April 7
@
4:00 PM
–
5:00 PM
Kayla Sprenger
University of Colorado Boulder
Boulder, CO
Towards Modeling Antibody–Virus Coevolution and Escape: Integrating Evolutionary Modeling, Molecular Dynamics Simulations, and Interpretable Machine Learning
In the Rationally Designed Immunotherapeutics and Interfaces (RDI) Lab, we integrate computational modeling, immuno-engineering, molecular biophysics, and machine learning to understand—and ultimately control—how immune systems respond to rapidly evolving viral pathogens. A key challenge in designing vaccines against such pathogens is engineering immunogens that elicit broadly neutralizing antibodies (bnAbs), which target conserved regions of viral surface proteins and thereby bind diverse viral variants. Yet, even the most potent bnAbs isolated from infected individuals to date have proven susceptible to escape by viral mutations that weaken or abolish bnAb binding. Notably, neutralization datasets frequently reveal escape mutations at sites distal to the antibody-bound epitope, suggesting that allosteric and epistatic effects play a key role in modulating binding. In most cases, the mechanistic basis by which these distal mutations confer escape remains poorly understood, limiting our ability to design vaccine immunogens or antibody-based therapeutics that are resistant to escape mutations.
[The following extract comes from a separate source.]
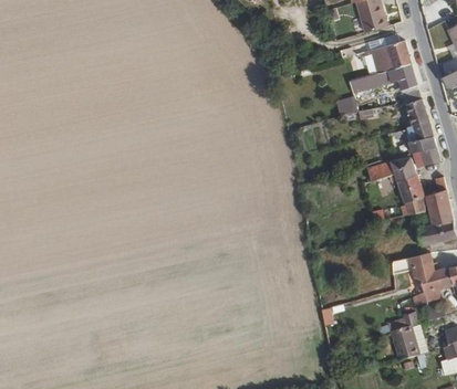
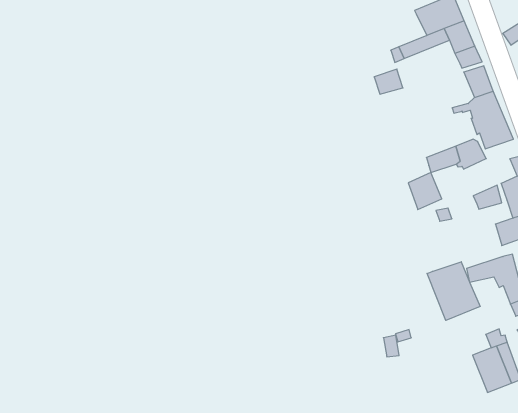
building: [397,175,423,203] -> [408,172,442,210]
building: none -> [427,262,480,320]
To address this gap, this talk will highlight our use of evolutionary frameworks to model B cell affinity maturation against static sequences of HIV-1–derived immunogens administered via time-varying immunization protocols. This approach enables us to understand how different vaccine strategies shape antibody lineages and guide them toward broadly neutralizing responses. In parallel, coupling these models of immune evolution with dynamic viral fitness landscapes enables identification of escape pathways that may be exploited in vivo, thus informing the iterative design of immunogens and immunization strategies capable of eliciting fully escape-resistant bnAbs. To further resolve the mechanistic basis of escape, this talk will also describe our use of atomistic molecular dynamics simulations and interpretable machine learning to characterize how distal mutations propagate dynamical changes through the structure of HIV-1’s Envelope (Env) spike protein to abrogate antibody binding and neutralization. Complementing these structural insights, we have developed an interpretable protein language model framework trained on HIV-1 sequence data and bnAb neutralization profiles. This framework identifies context-dependent mutational effects that rewire long-range residue-level communication networks governing antibody sensitivity. Together, our work provides a mechanistic foundation for designing next-generation immunogens against highly mutable pathogens like HIV-1, as well as antibody-based therapeutics that are more robust to rapid viral evolution.